5 January 26
Birding While Indian
I just finished Thomas C. Gannon’s book of essays, Birding While Indian: A Mixed-Blood Memoir. A riveting, erudite and surprisingly intersectional exploration of what it means to bird, what it means to grow up part-Lakota in ground zero of the white genocide of Native Americans (South Dakota), what it means to be an outsider in what is a very white (and progressively more expensive) hobby, birding. Gannon is an English professor in Nebraska and Foucault, Baudrillard and Derrida rub shoulders with field sparrows, black-bellied whistling ducks and dicksissels.
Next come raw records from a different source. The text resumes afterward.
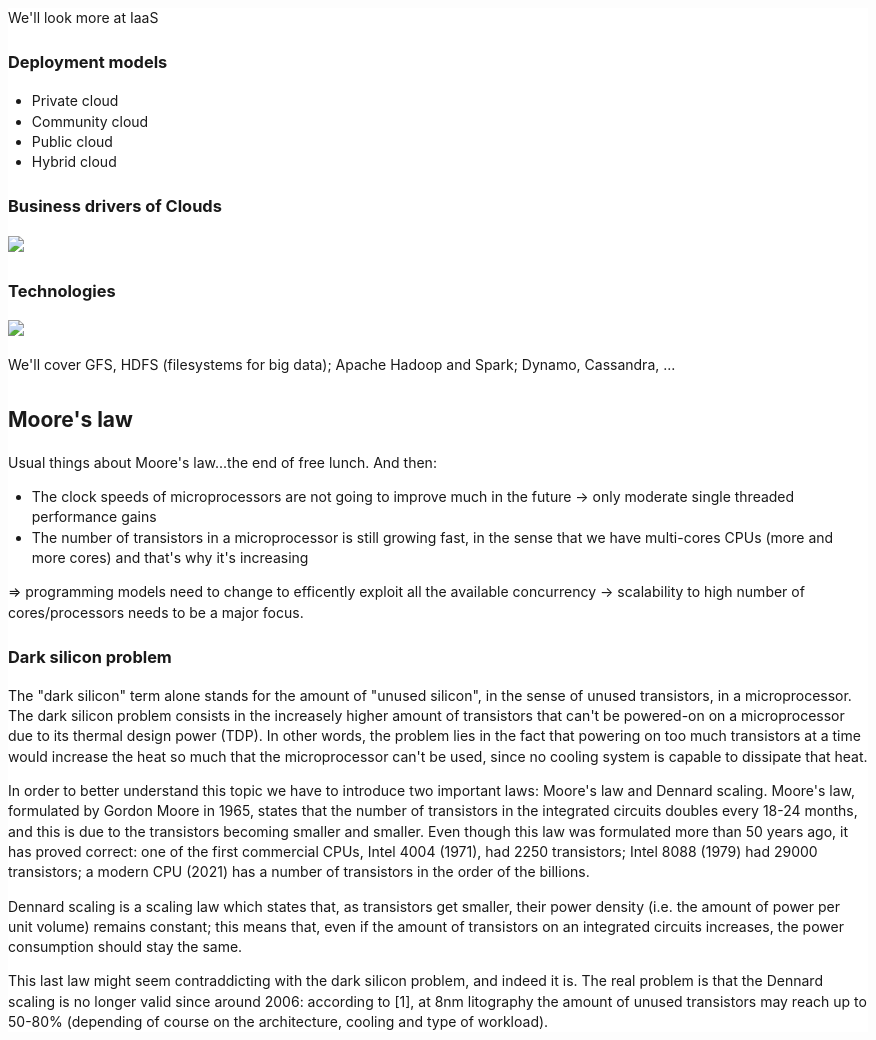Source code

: We'll look more at IaaS

### Deployment models

- Private cloud
- Community cloud
- Public cloud
- Hybrid cloud

### Business drivers of Clouds
![](@attachment/Clipboard_2021-09-07-10-33-40.png)

### Technologies

![](@attachment/Clipboard_2021-09-07-10-38-20.png)

We'll cover GFS, HDFS (filesystems for big data); Apache Hadoop and Spark; Dynamo, Cassandra, ...

## Moore's law

Usual things about Moore's law...the end of free lunch. And then:
- The clock speeds of microprocessors are not going to improve much in the future -> only moderate single threaded performance gains
- The number of transistors in a microprocessor is still growing fast, in the sense that we have multi-cores CPUs (more and more cores) and that's why it's increasing

=> programming models need to change to efficently exploit all the available concurrency -> scalability to high number of cores/processors needs to be a major focus.

### Dark silicon problem

The "dark silicon" term alone stands for the amount of "unused silicon", in the sense of unused transistors, in a microprocessor. The dark silicon problem consists in the increasely higher amount of transistors that can't be powered-on on a microprocessor due to its thermal design power (TDP). In other words, the problem lies in the fact that powering on too much transistors at a time would increase the heat so much that the microprocessor can't be used, since no cooling system is capable to dissipate that heat.

In order to better understand this topic we have to introduce two important laws: Moore's law and Dennard scaling.
Moore's law, formulated by Gordon Moore in 1965, states that the number of transistors in the integrated circuits doubles every 18-24 months, and this is due to the transistors becoming smaller and smaller. Even though this law was formulated more than 50 years ago, it has proved correct: one of the first commercial CPUs, Intel 4004 (1971), had 2250 transistors; Intel 8088 (1979) had 29000 transistors; a modern CPU (2021) has a number of transistors in the order of the billions.

Dennard scaling is a scaling law which states that, as transistors get smaller, their power density (i.e. the amount of power per unit volume) remains constant; this means that, even if the amount of transistors on an integrated circuits increases, the power consumption should stay the same.

This last law might seem contraddicting with the dark silicon problem, and indeed it is. The real problem is that the Dennard scaling is no longer valid since around 2006: according to [1], at 8nm litography the amount of unused transistors may reach up to 50-80% (depending of course on the architecture, cooling and type of workload).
Many people are familiar with the Central Park Birdwatching Incident during which Christian Cooper, a black birder in Central Park during spring migration, was aggressively targeted by a white woman who called the police on him for asking her to leash her dog. He caught the incident on video and it went viral. This incident took place on May 25, 2020, on the same day as George Floyd was murdered by police in Minneapolis, and together these incidents shone a bright light on the extent of white racism in the United States, the fact of which has never been in doubt by neither Cooper nor Gannon.
It is uncomfortable to have this light shine on your face. Yet shone it must be, in this era of ICE raids of people being targeted simply for looking the way they do (remember “Asian During COVID”?).